● **TEXT PROVIDED**
****************************************

Research suggests that corporate wrongdoing is often due to ‘ethical blind spots’ rather than wilful misconduct, and provides insights on how to prevent it.
From the shocking stories about bankers’ behaviour to the Volkswagen emissions scandal and recent revelations of travel comparison websites prioritising commissions over customers – there’s a long list of corporate scandals that have damaged public trust in respected businesses.
As events have unfolded, some of the world’s most respected business figureheads have come under the spotlight, accused of corporate wrongdoing and cover-ups. In many cases, they have failed to provide answers or even accept any blame.
It raises some intriguing questions: Why do such events keep happening, and why do leaders appear powerless to prevent them? Is it a case of over-paid executives putting profits before people? And why do those in positions of authority ignore ethical concerns even though they are risking their reputation?
He explains, “research shows that in a lot of cases, unethical behaviour is unintentional – people simply fail to recognise the nature of their actions."
"This lack of self-awareness is due to ‘ethical blind spots’ or unconscious biases where our self-serving interests override the needs or expectations of others. This deterioration of judgment is the reason many good people end up making bad ethical decisions.”
Both human traits and circumstances can contribute to the development of an ethical blind spot. A number of key factors are at play, according to Dr Collins:
1. High reward sensitivity
Some people are more driven by the prospect of reward and personal gain than others. These ‘reward-sensitive’ individuals are highly motivated types who are bent on achieving their goals, regardless of the consequences. They may be star performers who continuously meet or exceed targets.
However, they tend to focus on short-term rewards rather than the risks or obstacles to achieving them, and largely ignore the threat of punishment.
One example is the downfall of health care company Theranos, founded by Elizabeth Holmes – who was once listed as the youngest self-made female billionaire by Forbes.
Described as ambitious from a young age, Elizabeth founded Theranos with the best intentions of revolutionising blood testing and healthcare. However, a series of regulatory investigations revealed she became blinded by the prize of growing her company, providing exaggerated claims about the accuracy of her companies blood-testing technology.

****************************************

● **EXERCISE DATA**

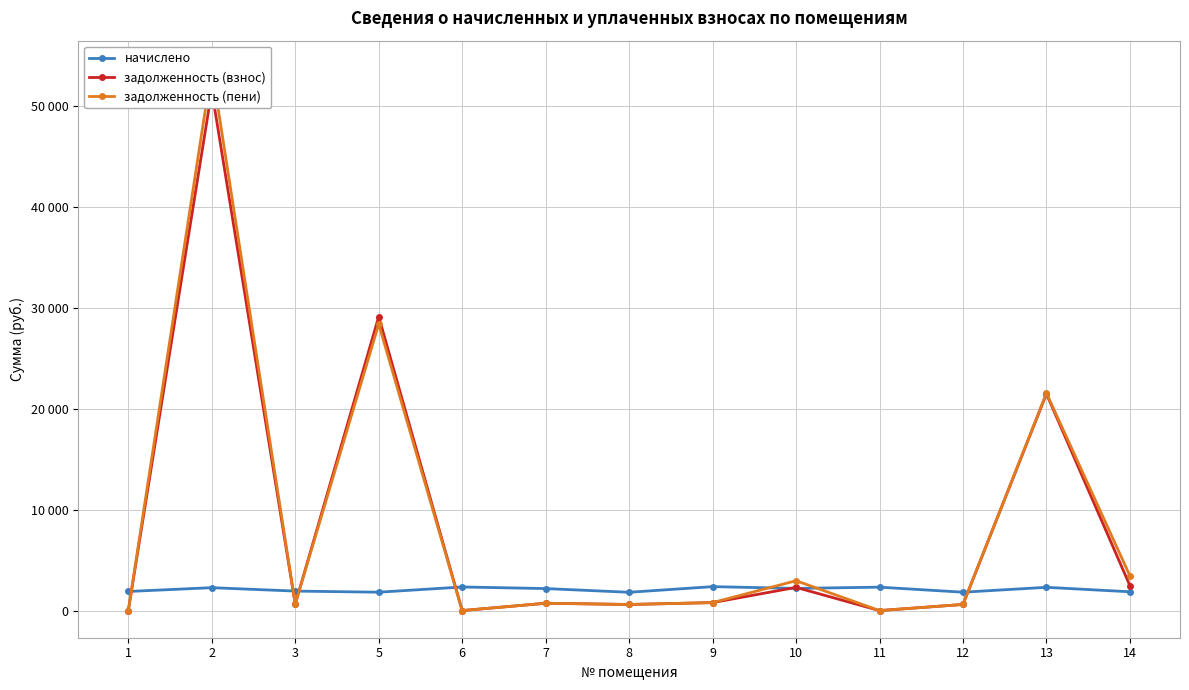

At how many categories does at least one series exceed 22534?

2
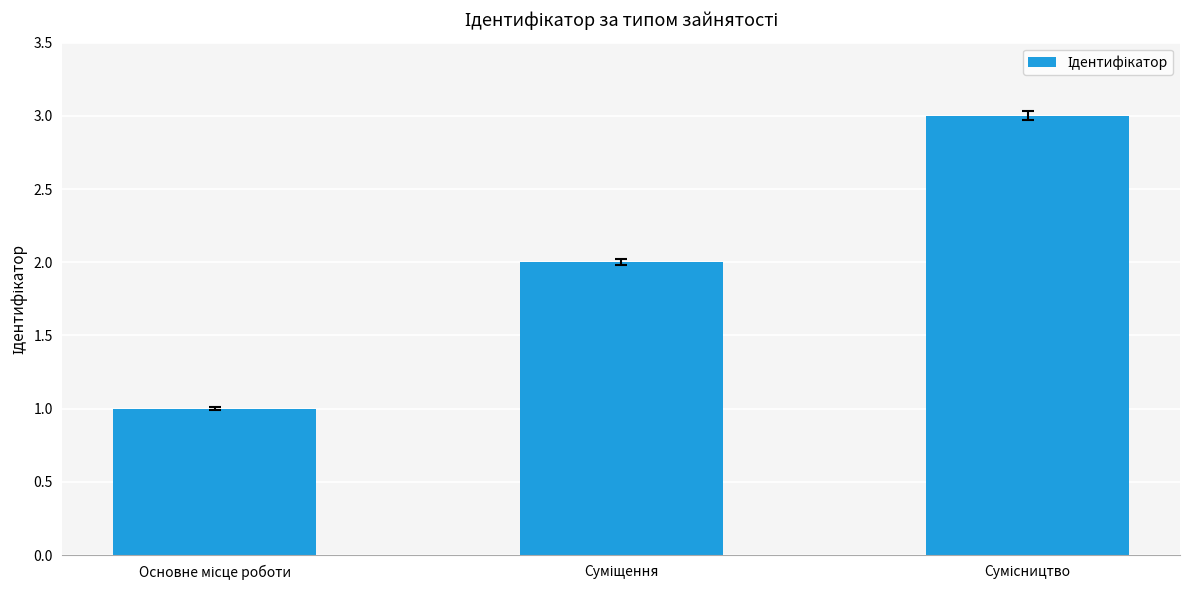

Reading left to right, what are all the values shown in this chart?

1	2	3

****************************************

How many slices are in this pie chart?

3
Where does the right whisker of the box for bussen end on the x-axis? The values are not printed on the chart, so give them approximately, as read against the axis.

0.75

****************************************

● **EXERCISE OBJECTIVE**
Carry on the text about ethical blind spots behind corporate wrongdoing, starting right after its final sentence.

● **RESPONSE TO THIS TASK**
2. Inability to process conflicting information
Ethical decisions often involve weighing up competing interests, such as making a profit while treating customers fairly. However, some people have low ‘cognitive flexibility’, meaning they have difficulty switching their attention between two competing concepts and processing the information. When combined with reward sensitivity, this trait makes them more vulnerable to ethical blind spots.
Michael explains: “Not only do these types find the prospect of short-term rewards more attractive, it's also harder for them to switch their attention to the longer-term risks. They are more likely to ignore any information that prevents them from achieving these rewards.
“The closer they get to their goal, the more motivated they become and the more frustrated they are by anything that gets in their way. Not surprisingly, these people have problems resisting temptation and make rash, impulsive decisions that can lead to unethical acts.”
Both as a leader of a country and a billion-dollar business owner, Donald Trump has been criticised at times for his ‘black and white’ views that many have highlighted as lacking the ability to balance the needs of multiple stakeholders.
One scholar noted in the The New York Times that Mr Trump deploys a “reality distortion field” — ignoring the truth and creating an alternate set of facts to align with his focus.
3. Competitive cultures
Bonus payments and commissions offer powerful incentives to achieve results, but they also motivate reward-sensitive individuals to focus on short-term gains at the expense of being a team player. The competitive nature of such schemes discourages these individuals from sharing knowledge and co-operating with others, while encouraging cheating.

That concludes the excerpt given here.